His subsequent novels include The Bell of Iceland (1943-46), about the struggle of Icelandic culture for survival in the 17th and 18th centuries; The Atom Station (1948), about the impingement of foreign influences on Icelandic culture just after the Second World War; The Happy Warriors (1952), in which a viking-age setting is used to criticise modern warfare and naive modern responses to the sagas; The Fish Can Sing (1957), a nostalgic evocation of life in Reykjavik at the turn of the century; Paradise Reclaimed (1960), about an Icelander's eventual discovery of paradise at home in Iceland after a long involvement with Mormonism abroad; and Christianity at Glacier (1968), in which Christianity is viewed in relation to other ways and kinds of life, animal as well as human. Many of Laxness's novels are informed by the spirit of Taoism, with which he was already acquainted when The Great Weaver was published.

While it as a novelist that he will mainly be remembered, his work also includes a book of poems, eight plays, four books of memoirs and numerous essays and speeches, all of which, together with the novels, form a fascinating commentary on the century his life so nearly spanned. He has been praised by one of his non-Icelandic readers for "placing Iceland in the midst of the world" in his writing, and it is true that, while his point of view is always distinctively Icelandic, it never fails to incorporate an international, universal dimension.
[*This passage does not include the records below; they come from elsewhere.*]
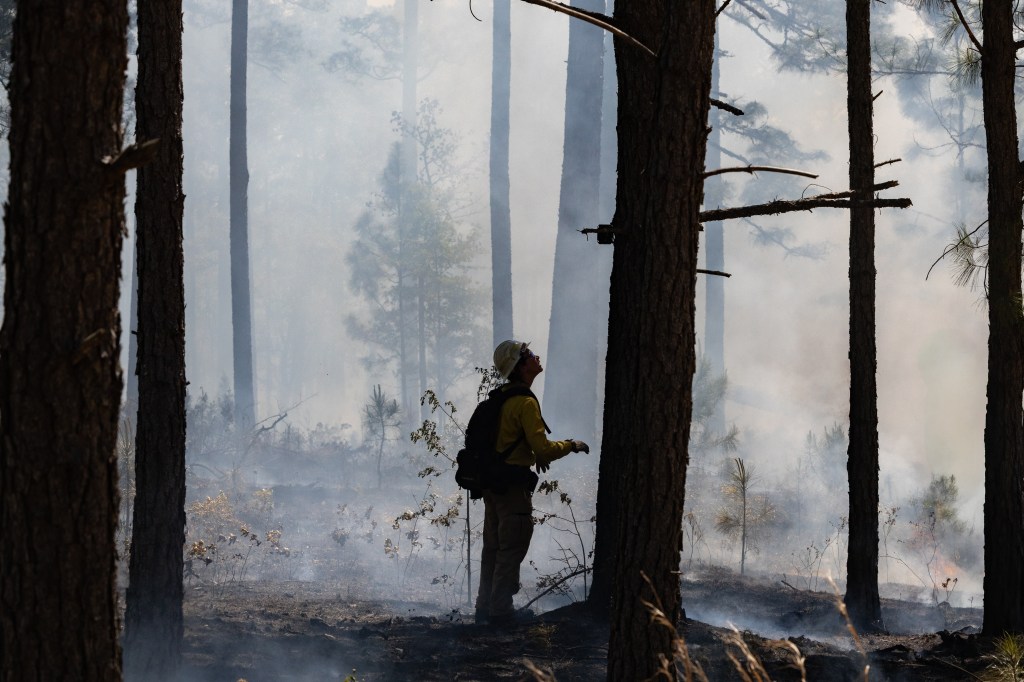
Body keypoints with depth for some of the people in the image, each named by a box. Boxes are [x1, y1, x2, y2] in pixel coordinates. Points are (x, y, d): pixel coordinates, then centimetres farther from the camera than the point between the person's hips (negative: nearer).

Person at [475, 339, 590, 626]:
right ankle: (501, 610, -2)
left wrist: (533, 453, 25)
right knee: (512, 549, -3)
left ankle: (485, 607, 22)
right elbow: (544, 449, -21)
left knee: (493, 548, 16)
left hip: (492, 481, 9)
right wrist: (571, 446, -5)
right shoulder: (525, 402, -18)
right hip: (513, 483, -9)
Two of the characters in his novels - characters into which Laxness clearly put much of himself - express the wish to inhabit the mountains and marshes of Iceland after death; and visitors to Iceland may be encouraged to add the novels of Laxness that have been translated into English, some of them by Magnus Magnusson, to their preparatory reading, for just as the spirit of the sagas lives on forever in that magnificent landscape, so will that of Halldr Laxness.